Saved entries
=-=-=-=-=
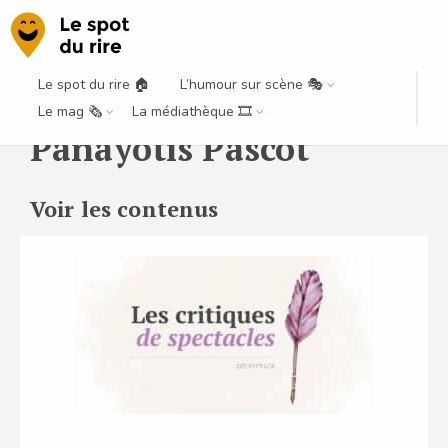
Le spot du rire 🏠
L’humour sur scène 🎭
Le mag 🗞️
La médiathèque 🎞️
Panayotis Pascot
Voir les contenus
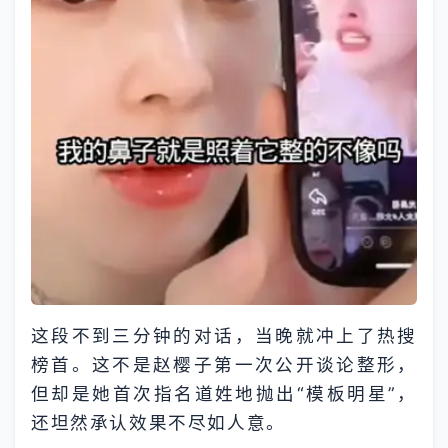
这段不到三分钟的对话，当晚就冲上了热搜
榜首。这不是赵樱子第一次公开谈论整形，
但却是她首次指名道姓地抛出“模板明星”，
还坦然承认效果不尽如人意。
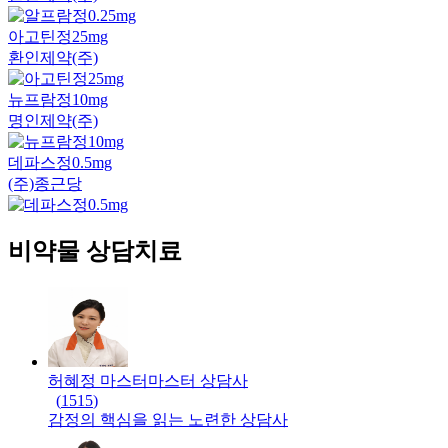
아고틴정25mg
환인제약(주)
뉴프람정10mg
명인제약(주)
데파스정0.5mg
(주)종근당
비약물 상담치료
허혜정 마스터
마스터
상담사
(
1515
)
감정의 핵심을 읽는 노련한 상담사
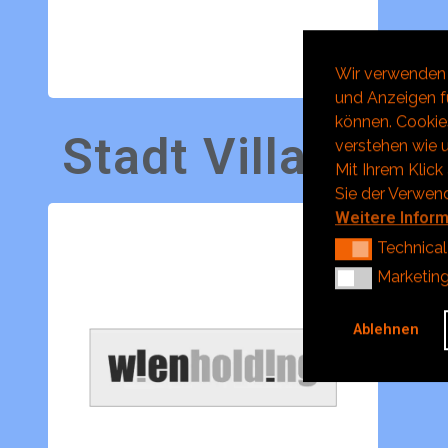
Wir verwenden 
und Anzeigen fü
können. Cookies
Stadt Villach
verstehen wie u
Mit Ihrem Klick
Sie der Verwen
Weitere Infor
Technical
Technical
Marketing
Marketin
Ablehnen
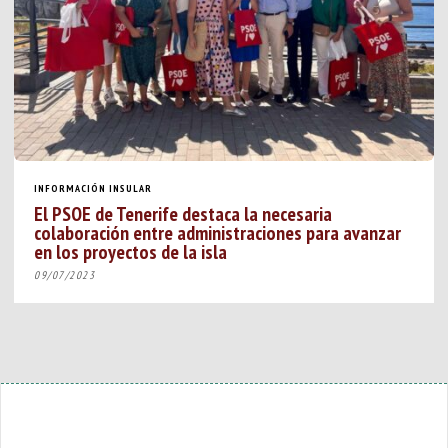
INFORMACIÓN INSULAR
El PSOE de Tenerife destaca la necesaria
colaboración entre administraciones para avanzar
en los proyectos de la isla
09/07/2023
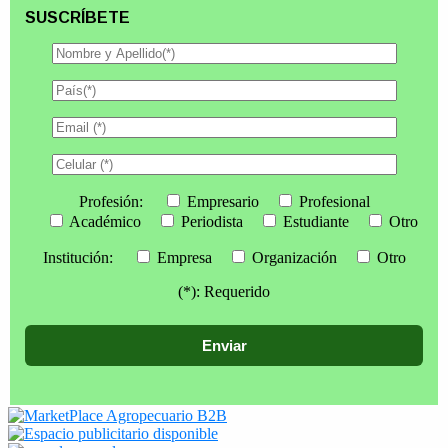
SUSCRÍBETE
Profesión:
Empresario
Profesional
Académico
Periodista
Estudiante
Otro
Institución:
Empresa
Organización
Otro
(*): Requerido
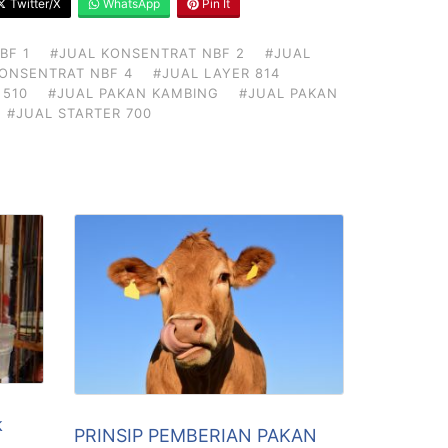
Twitter/X
WhatsApp
Pin It
BF 1
#JUAL KONSENTRAT NBF 2
#JUAL
KONSENTRAT NBF 4
#JUAL LAYER 814
 510
#JUAL PAKAN KAMBING
#JUAL PAKAN
#JUAL STARTER 700
k
PRINSIP PEMBERIAN PAKAN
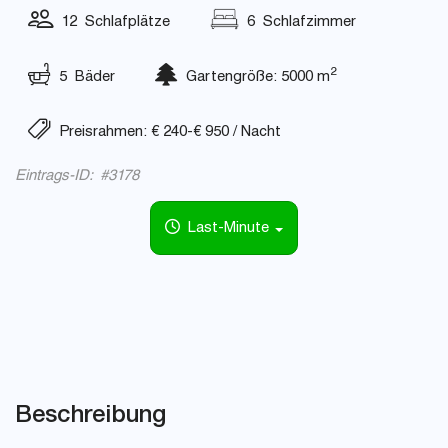
12 Schlafplätze
6 Schlafzimmer
2
5 Bäder
Gartengröße: 5000 m
Preisrahmen: € 240-€ 950 / Nacht
Eintrags-ID: #3178
Last-Minute
Beschreibung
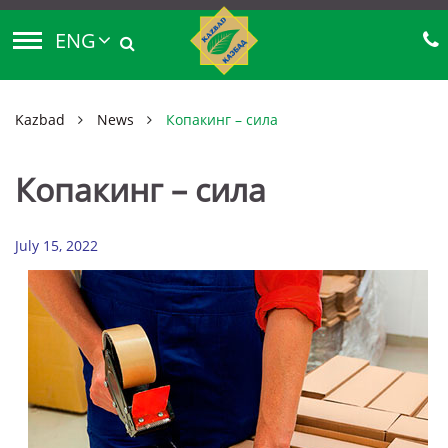
ENG
Kazbad
News
Копакинг – сила
Копакинг – сила
July 15, 2022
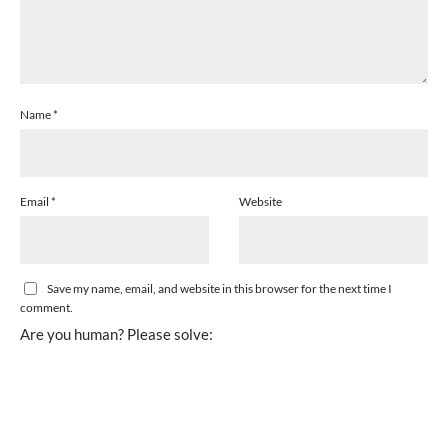
Name
*
Email
*
Website
Save my name, email, and website in this browser for the next time I
comment.
Are you human? Please solve:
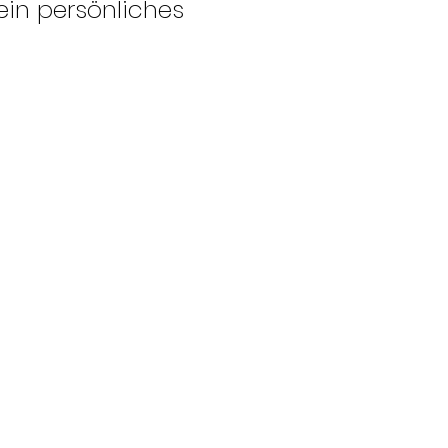
ein persönliches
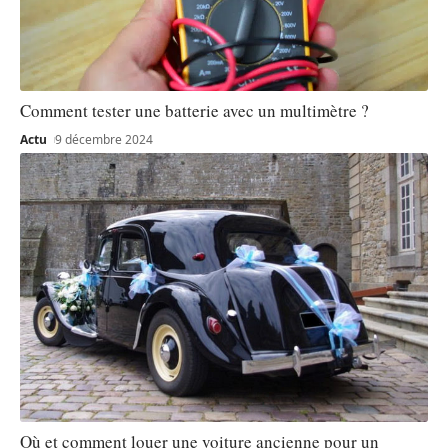
Comment tester une batterie avec un multimètre ?
Actu
9 décembre 2024
Où et comment louer une voiture ancienne pour un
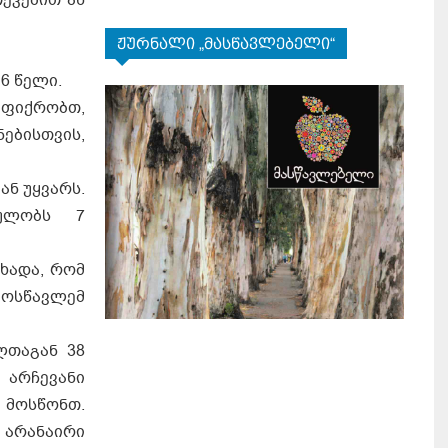
ჟურნალი „მასწავლებელი“
16 წელი.
ვფიქრობთ,
ებისთვის,
ან უყვარს.
თხულობს 7
ცხადა, რომ
მოსწავლემ
ლთაგან 38
 არჩევანი
 მოსწონთ.
 არანაირი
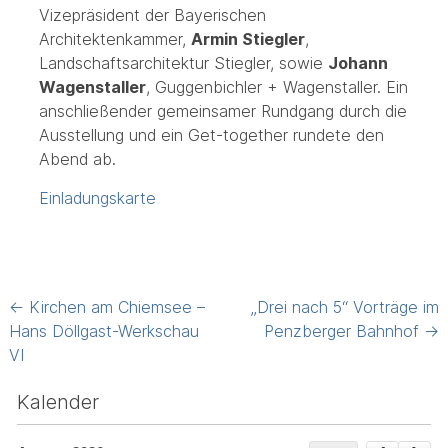
Vizepräsident der Bayerischen
Architektenkammer,
Armin Stiegler
,
Landschaftsarchitektur Stiegler, sowie
Johann
Wagenstaller
, Guggenbichler + Wagenstaller. Ein
anschließender gemeinsamer Rundgang durch die
Ausstellung und ein Get-together rundete den
Abend ab.
Einladungskarte
Post
←
Kirchen am Chiemsee –
„Drei nach 5“ Vorträge im
navigation
Hans Döllgast-Werkschau
Penzberger Bahnhof
→
VI
Kalender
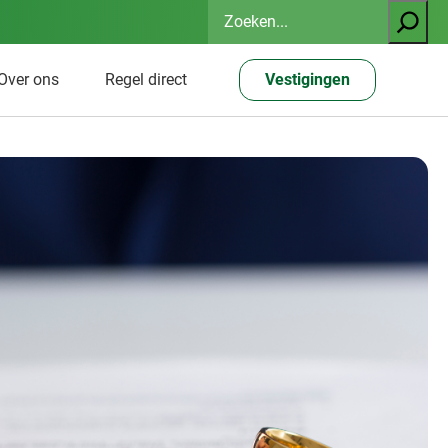
Zoeken
Over ons
Regel direct
Vestigingen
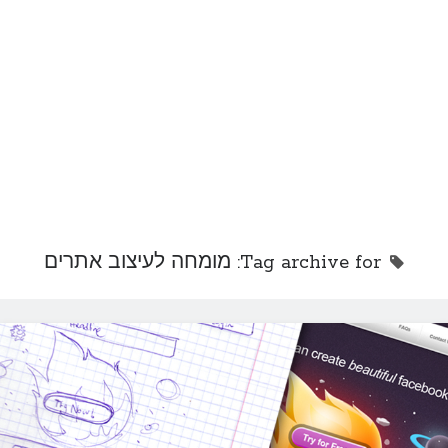
לימוד פוטושופ
פוטושופ הוא הכלי המרכזי היום לעיצובים אתרים ואפליקציות. יש כאלו שיחלקו
ויגידו כי צריך לעצב…
מדריכים
מדריכים למתחילים שרוצים ללמוד כיצד לתכנת או לעצב. יש המון שיטות בעיצוב
או תכנות, המדריכים…
עיצוב אפליקציות
עיצוב אפליקציות מכיל עולם ומלואו. קיימים כלכך הרבה ממשקים כגון: אייפון
וגלקסי, ועד רבים אחרים…
עיצוב אתרים
Tag archive for: מומחה לעיצוב אתרים
עיצוב אתרים הוא אחד התחומים החמים ביותר בעולם העיצוב. מכוון שתעשיית
האינטרנט כלכך גדולה ומשוכללת,…
עיצוב ותכנות באינטרנט
עיצוב ותכנות יכול להיות לא רק ברשת האינטרנט. בבלוג שלי אני ידבר בעיקר על
תכנות…
עיצוב תמונות
עיצוב תמונות הוא אחד הדברים הנפוצים ביותר. כל אחד ואחת מאיתנו
משתמשים לפחות פעם בשבוע…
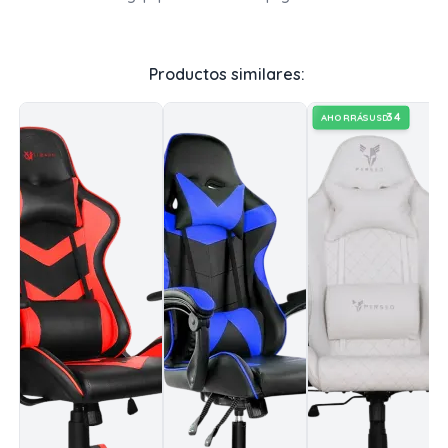
Productos similares:
34
AHORRÁS
USD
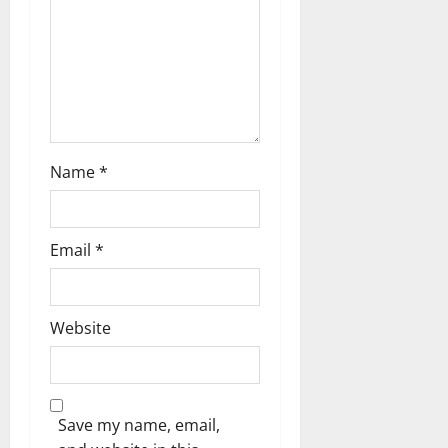
n
Name
*
Email
*
Website
Save my name, email,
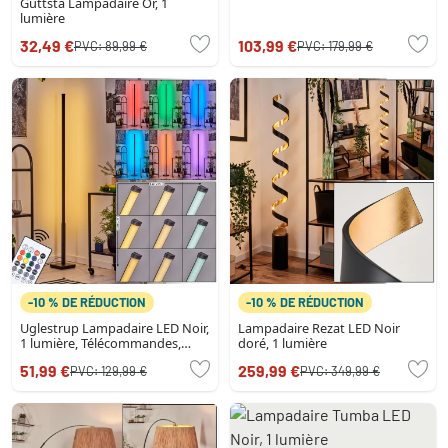
Guttsta Lampadaire Or, 1
lumière
32,49 €
103,99 €
PVC:
89,99 €
PVC:
179,99 €
-10 % DE RÉDUCTION
-10 % DE RÉDUCTION
Uglestrup Lampadaire LED Noir,
Lampadaire Rezat LED Noir
1 lumière, Télécommandes,
doré, 1 lumière
Changeur de couleurs
51,99 €
259,99 €
PVC:
129,99 €
PVC:
349,99 €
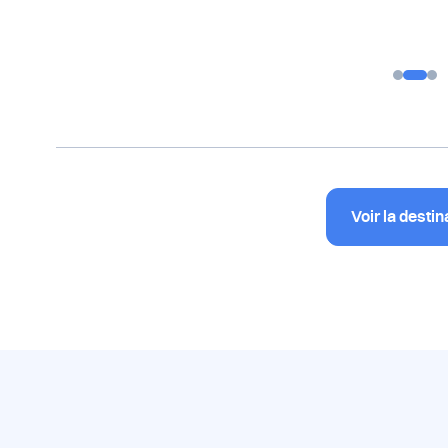
Voir la destin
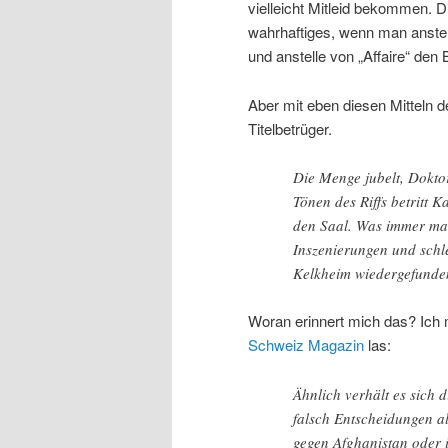
vielleicht Mitleid bekommen. D
wahrhaftiges, wenn man anstel
und anstelle von „Affaire“ den 
Aber mit eben diesen Mitteln d
Titelbetrüger.
Die Menge jubelt, Doktor
Tönen des Riffs betritt K
den Saal. Was immer ma
Inszenierungen und schl
Kelkheim wiedergefunde
Woran erinnert mich das? Ich m
Schweiz Magazin
las:
Ähnlich verhält es sich 
falsch Entscheidungen a
gegen Afghanistan oder i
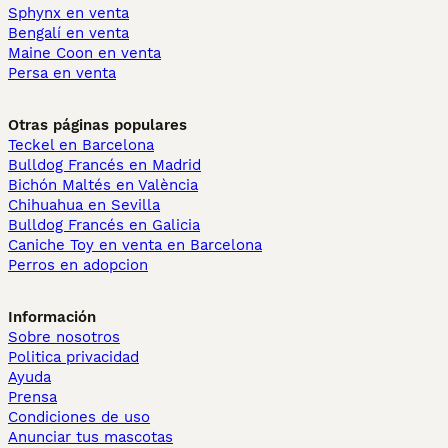
Sphynx en venta
Bengalí en venta
Maine Coon en venta
Persa en venta
Otras páginas populares
Teckel en Barcelona
Bulldog Francés en Madrid
Bichón Maltés en València
Chihuahua en Sevilla
Bulldog Francés en Galicia
Caniche Toy en venta en Barcelona
Perros en adopcion
Información
Sobre nosotros
Politica privacidad
Ayuda
Prensa
Condiciones de uso
Anunciar tus mascotas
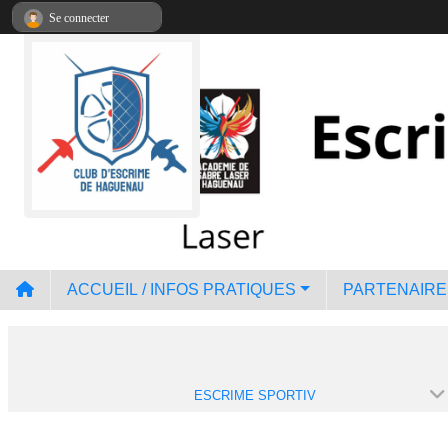
Panneau de gestion des cookies
Se connecter
ACCUEIL / INFOS PRATIQUES
PARTENAIRE
ESCRIME SPORTIV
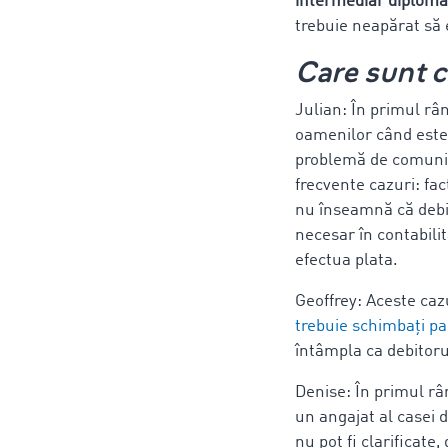
intermediar diploma
trebuie neapărat să 
Care sunt c
Julian: În primul râ
oamenilor când este 
problemă de comunica
frecvente cazuri: fa
nu înseamnă că debit
necesar în contabilit
efectua plata.
Geoffrey: Aceste caz
trebuie schimbați pal
întâmpla ca debitoru
Denise: În primul râ
un angajat al casei 
nu pot fi clarificat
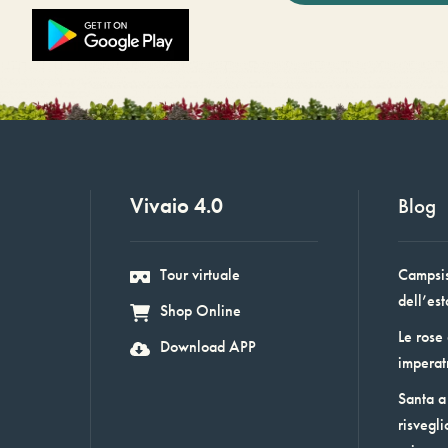
Vivaio 4.0
Blog
Tour virtuale
Campsis:
dell’est
Shop Online
Le rose
Download APP
imperat
Santa a 
risvegli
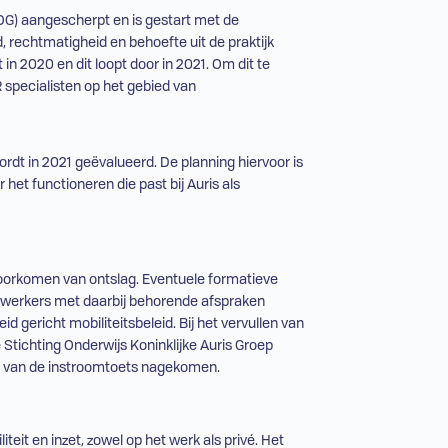
OG
) aangescherpt en is gestart met de
, rechtmatigheid en behoefte uit de praktijk
 in 2020 en dit loopt door in 2021. Om dit te
R
specialisten op het gebied van
dt in 2021 geëvalueerd. De planning hiervoor is
 het functioneren die past bij Auris als
voorkomen van ontslag. Eventuele formatieve
dewerkers met daarbij behorende afspraken
d gericht mobiliteitsbeleid. Bij het vervullen van
tichting Onderwijs Koninklijke Auris Groep
en van de instroomtoets nagekomen.
eit en inzet, zowel op het werk als privé. Het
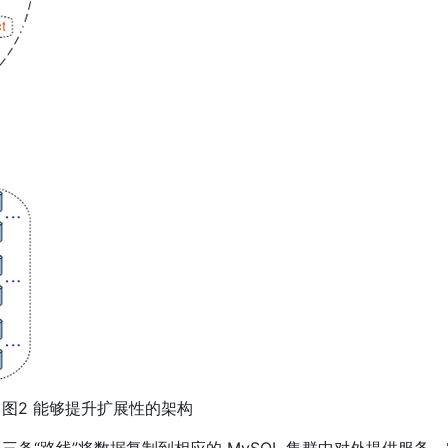
2 能够提升扩展性的架构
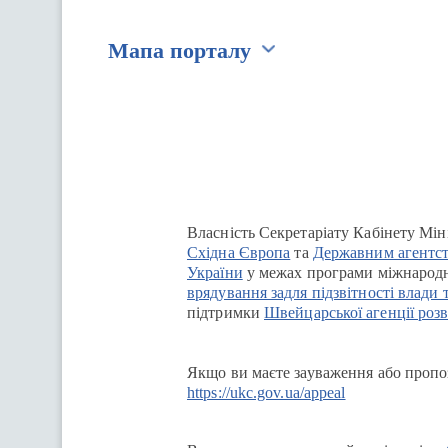
Мапа порталу
Перейти на сайт Ukraine.ua
Власність Секретаріату Кабінету Мін
Східна Європа
та
Державним агентст
України
у межах програми міжнародн
врядування задля підзвітності влади 
підтримки
Швейцарської агенції розв
Якщо ви маєте зауваження або пропоз
https://ukc.gov.ua/appeal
=-=-=-=-=
■ What is being asked ■
Output each line exactly as shown above; no pictures go in the copy.

■ Task output ■
Le spot du rire 🏠
L’humour sur scène 🎭
Le mag 🗞️
La médiathèque 🎞️
Panayotis Pascot
Voir les contenus
这段不到三分钟的对话，当晚就冲上了热搜
榜首。这不是赵樱子第一次公开谈论整形，
但却是她首次指名道姓地抛出“模板明星”，
还坦然承认效果不尽如人意。
아고틴정25mg
환인제약(주)
뉴프람정10mg
명인제약(주)
데파스정0.5mg
(주)종근당
비약물 상담치료
허혜정 마스터
마스터
상담사
(
1515
)
감정의 핵심을 읽는 노련한 상담사
Wir verwenden 
und Anzeigen fü
können. Cookies
Stadt Villach
verstehen wie u
Mit Ihrem Klick
Sie der Verwen
Weitere Infor
Technical
Technical
Marketing
Marketin
Ablehnen
INFORMACIÓN INSULAR
El PSOE de Tenerife destaca la necesaria
colaboración entre administraciones para avanzar
en los proyectos de la isla
09/07/2023
SUSCRÍBETE
Profesión:
Empresario
Profesional
Académico
Periodista
Estudiante
Otro
Institución:
Empresa
Organización
Otro
(*): Requerido
Twitter/X
WhatsApp
Pin It
BF 1
#JUAL KONSENTRAT NBF 2
#JUAL
KONSENTRAT NBF 4
#JUAL LAYER 814
 510
#JUAL PAKAN KAMBING
#JUAL PAKAN
#JUAL STARTER 700
k
PRINSIP PEMBERIAN PAKAN
12 Schlafplätze
6 Schlafzimmer
2
5 Bäder
Gartengröße: 5000 m
Preisrahmen: € 240-€ 950 / Nacht
Eintrags-ID: #3178
Last-Minute
Beschreibung
ENG
Kazbad
News
Копакинг – сила
Копакинг – сила
July 15, 2022
Name
*
Email
*
Website
Save my name, email, and website in this browser for the next time I
comment.
Are you human? Please solve:
ein persönliches
Comment tester une batterie avec un multimètre ?
Actu
9 décembre 2024
Où et comment louer une voiture ancienne pour un
ჟურნალი „მასწავლებელი“
16 წელი.
ვფიქრობთ,
ებისთვის,
ან უყვარს.
თხულობს 7
ცხადა, რომ
მოსწავლემ
ლთაგან 38
 არჩევანი
 მოსწონთ.
 არანაირი
Vizepräsident der Bayerischen
Architektenkammer,
Armin Stiegler
,
Landschaftsarchitektur Stiegler, sowie
Johann
Wagenstaller
, Guggenbichler + Wagenstaller. Ein
anschließender gemeinsamer Rundgang durch die
Ausstellung und ein Get-together rundete den
Abend ab.
Einladungskarte
Post
←
Kirchen am Chiemsee –
„Drei nach 5“ Vorträge im
navigation
Hans Döllgast-Werkschau
Penzberger Bahnhof
→
VI
Kalender
Zoeken
Over ons
Regel direct
Vestigingen
לימוד פוטושופ
פוטושופ הוא הכלי המרכזי היום לעיצובים אתרים ואפליקציות. יש כאלו שיחלקו
ויגידו כי צריך לעצב…
מדריכים
מדריכים למתחילים שרוצים ללמוד כיצד לתכנת או לעצב. יש המון שיטות בעיצוב
או תכנות, המדריכים…
עיצוב אפליקציות
עיצוב אפליקציות מכיל עולם ומלואו. קיימים כלכך הרבה ממשקים כגון: אייפון
וגלקסי, ועד רבים אחרים…
עיצוב אתרים
Tag archive for: מומחה לעיצוב אתרים
עיצוב אתרים הוא אחד התחומים החמים ביותר בעולם העיצוב. מכוון שתעשיית
האינטרנט כלכך גדולה ומשוכללת,…
עיצוב ותכנות באינטרנט
עיצוב ותכנות יכול להיות לא רק ברשת האינטרנט. בבלוג שלי אני ידבר בעיקר על
תכנות…
עיצוב תמונות
עיצוב תמונות הוא אחד הדברים הנפוצים ביותר. כל אחד ואחת מאיתנו
משתמשים לפחות פעם בשבוע…
Productos similares:
34
AHORRÁS
USD
n
Name
*
Email
*
Website
Save my name, email,
Guttsta Lampadaire Or, 1
lumière
32,49 €
103,99 €
PVC:
89,99 €
PVC:
179,99 €
-10 % DE RÉDUCTION
-10 % DE RÉDUCTION
Uglestrup Lampadaire LED Noir,
Lampadaire Rezat LED Noir
1 lumière, Télécommandes,
doré, 1 lumière
Changeur de couleurs
51,99 €
259,99 €
PVC:
129,99 €
PVC:
349,99 €
Voir la destin
vielleicht Mitleid bekommen. D
wahrhaftiges, wenn man anstel
und anstelle von „Affaire“ den 
Aber mit eben diesen Mitteln d
Titelbetrüger.
Die Menge jubelt, Doktor
Tönen des Riffs betritt K
den Saal. Was immer ma
Inszenierungen und schl
Kelkheim wiedergefunde
Woran erinnert mich das? Ich m
Schweiz Magazin
las:
Ähnlich verhält es sich 
falsch Entscheidungen a
gegen Afghanistan oder i
Sphynx en venta
Bengalí en venta
Maine Coon en venta
Persa en venta
Otras páginas populares
Teckel en Barcelona
Bulldog Francés en Madrid
Bichón Maltés en València
Chihuahua en Sevilla
Bulldog Francés en Galicia
Caniche Toy en venta en Barcelona
Perros en adopcion
Información
Sobre nosotros
Politica privacidad
Ayuda
Prensa
Condiciones de uso
Anunciar tus mascotas
Panneau de gestion des cookies
Se connecter
ACCUEIL / INFOS PRATIQUES
PARTENAIRE
ESCRIME SPORTIV
intermediar diploma
trebuie neapărat să 
Care sunt c
Julian: În primul râ
oamenilor când este 
problemă de comunica
frecvente cazuri: fa
nu înseamnă că debit
necesar în contabilit
efectua plata.
Geoffrey: Aceste caz
trebuie schimbați pal
întâmpla ca debitoru
Denise: În primul râ
un angajat al casei 
nu pot fi clarificat
Vivaio 4.0
Blog
Tour virtuale
Campsis:
dell’est
Shop Online
Le rose
Download APP
imperat
Santa a 
risvegli
OG
) aangescherpt en is gestart met de
, rechtmatigheid en behoefte uit de praktijk
 in 2020 en dit loopt door in 2021. Om dit te
R
specialisten op het gebied van
dt in 2021 geëvalueerd. De planning hiervoor is
 het functioneren die past bij Auris als
voorkomen van ontslag. Eventuele formatieve
dewerkers met daarbij behorende afspraken
d gericht mobiliteitsbeleid. Bij het vervullen van
tichting Onderwijs Koninklijke Auris Groep
en van de instroomtoets nagekomen.
eit en inzet, zowel op het werk als privé. Het
2 能够提升扩展性的架构
Мапа порталу
Перейти на сайт Ukraine.ua
Власність Секретаріату Кабінету Мін
Східна Європа
та
Державним агентст
України
у межах програми міжнародн
врядування задля підзвітності влади 
підтримки
Швейцарської агенції розв
Якщо ви маєте зауваження або пропоз
https://ukc.gov.ua/appeal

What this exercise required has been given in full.